Slashdot Mirror

← Back to Stories (view on slashdot.org)

OpenSSL Bug Allows Attackers To Read Memory In 64k Chunks

Posted by Unknown on from the check-your-bounds dept.

Bismillah (993337) writes "A potentially very serious bug in OpenSSL 1.0.1 and 1.0.2 beta has been discovered that can leak just about any information, from keys to content. Better yet, it appears to have been introduced in 2011, and known since March 2012." Quoting the security advisory: "A missing bounds check in the handling of the TLS heartbeat extension can be used to reveal up to 64k of memory to a connected client or server." The attack may be repeated and it appears trivial to acquire the host's private key. If you were running a vulnerable release, it is even suggested that you go as far as revoking all of your keys. Distributions using OpenSSL 0.9.8 are not vulnerable (Debian Squeeze vintage). Debian Wheezy, Ubuntu 12.04.4, Centos 6.5, Fedora 18, SuSE 12.2, OpenBSD 5.4, FreeBSD 8.4, and NetBSD 5.0.2 and all following releases are vulnerable. OpenSSL released 1.0.1g today addressing the vulnerability. Debian's fix is in incoming and should hit mirrors soon, Fedora is having some trouble applying their patches, but a workaround patch to the package .spec (disabling heartbeats) is available for immediate application.

4 of 303 comments (clear)

  1. Gee, that's worse than no encryption isn't it? by Anonymous Coward · · Score: 5, Informative

    "We have tested some of our own services from attacker's perspective. We attacked ourselves from outside, without leaving a trace. Without using any privileged information or credentials we were able steal from ourselves the secret keys used for our X.509 certificates, user names and passwords, instant messages, emails and business critical documents and communication."

    Yikes. And it's been known for 2 years. That's some shit!
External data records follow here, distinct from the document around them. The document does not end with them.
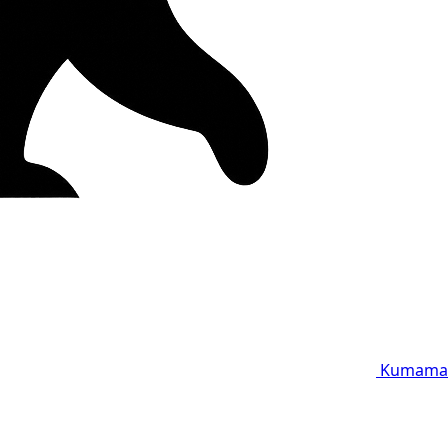
Kumama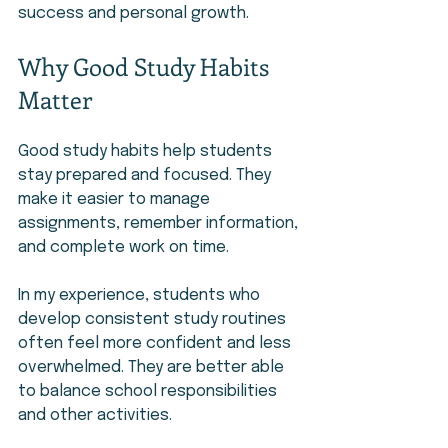
success and personal growth.
Why Good Study Habits 
Matter
Good study habits help students 
stay prepared and focused. They 
make it easier to manage 
assignments, remember information, 
and complete work on time.
In my experience, students who 
develop consistent study routines 
often feel more confident and less 
overwhelmed. They are better able 
to balance school responsibilities 
and other activities.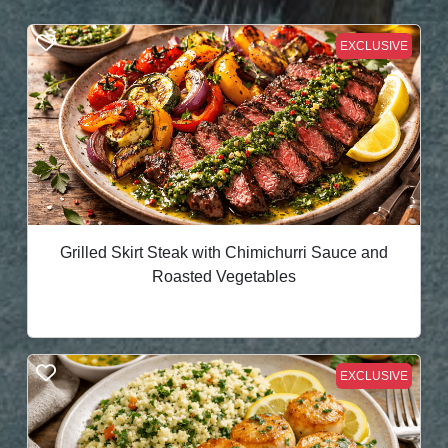
EXCLUSIVE
Grilled Skirt Steak with Chimichurri Sauce and
Roasted Vegetables
EXCLUSIVE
  2. Not necessarily known since 2012 by skids · · Score: 5, Informative

    Who knows who knew what and when, but the 2012 statement is a misinterpretation of TFA where they seem to be saying it essentially started "hitting the shelves" in distros about then, whereas before then it was mostly only distributed in beta builds and head code.

    --
    Someone had to do it.
  3. Re:git blame of the bug please by Anonymous Coward · · Score: 5, Informative

    There's an analysis of the bug here.

  4. Quick test shows Yahoo user passwords by monkeyhybrid · · Score: 5, Informative

    Filippo Valsorda's online tool for checking web servers for the Heartbleed vulnerability is quite an eye opener. As well as telling you whether the server is vulnerable, it displays a small snippet of the memory it retrieved (there are scripts on Github that will show you the whole 64KB I believe).

    In the quick tests I did on login.yahoo.com (used for Yahoo's email and probably all other Yahoo services), I saw three different user's passwords and at least part of their usernames. And you can just sit there refreshing the page to see more! Madness!